Exercise objective
What is needed is an exact reproduction of the listing, without its pictures.

::: Exercise material :::

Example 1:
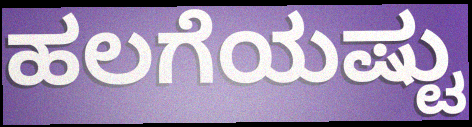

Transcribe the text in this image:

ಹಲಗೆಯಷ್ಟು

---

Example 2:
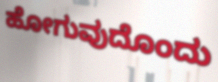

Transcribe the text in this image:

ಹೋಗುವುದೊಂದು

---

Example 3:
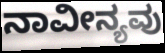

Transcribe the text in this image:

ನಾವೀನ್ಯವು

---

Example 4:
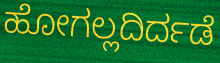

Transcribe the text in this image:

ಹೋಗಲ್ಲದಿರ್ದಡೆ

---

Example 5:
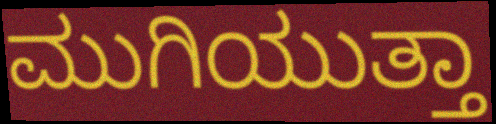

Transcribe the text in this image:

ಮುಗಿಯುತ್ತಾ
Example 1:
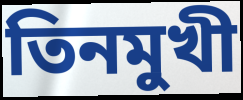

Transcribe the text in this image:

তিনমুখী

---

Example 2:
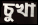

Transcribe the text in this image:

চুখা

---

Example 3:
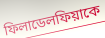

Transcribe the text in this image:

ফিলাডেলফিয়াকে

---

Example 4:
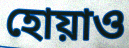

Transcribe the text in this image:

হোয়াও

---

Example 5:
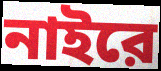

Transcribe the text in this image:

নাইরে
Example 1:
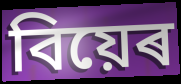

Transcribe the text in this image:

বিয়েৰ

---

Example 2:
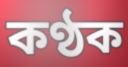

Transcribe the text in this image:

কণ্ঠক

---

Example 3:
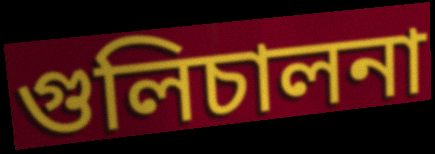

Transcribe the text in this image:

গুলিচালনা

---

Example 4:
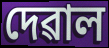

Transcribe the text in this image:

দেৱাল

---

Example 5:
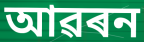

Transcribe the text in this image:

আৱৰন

:::

Completed exercise
Example 1:

Transcribe the text in this image:

ಹಲಗೆಯಷ್ಟು

---

Example 2:

Transcribe the text in this image:

ಹೋಗುವುದೊಂದು

---

Example 3:

Transcribe the text in this image:

ನಾವೀನ್ಯವು

---

Example 4:

Transcribe the text in this image:

ಹೋಗಲ್ಲದಿರ್ದಡೆ

---

Example 5:

Transcribe the text in this image:

ಮುಗಿಯುತ್ತಾ
Example 1:

Transcribe the text in this image:

তিনমুখী

---

Example 2:

Transcribe the text in this image:

চুখা

---

Example 3:

Transcribe the text in this image:

ফিলাডেলফিয়াকে

---

Example 4:

Transcribe the text in this image:

হোয়াও

---

Example 5:

Transcribe the text in this image:

নাইরে
Example 1:

Transcribe the text in this image:

বিয়েৰ

---

Example 2:

Transcribe the text in this image:

কণ্ঠক

---

Example 3:

Transcribe the text in this image:

গুলিচালনা

---

Example 4:

Transcribe the text in this image:

দেৱাল

---

Example 5:

Transcribe the text in this image:

আৱৰন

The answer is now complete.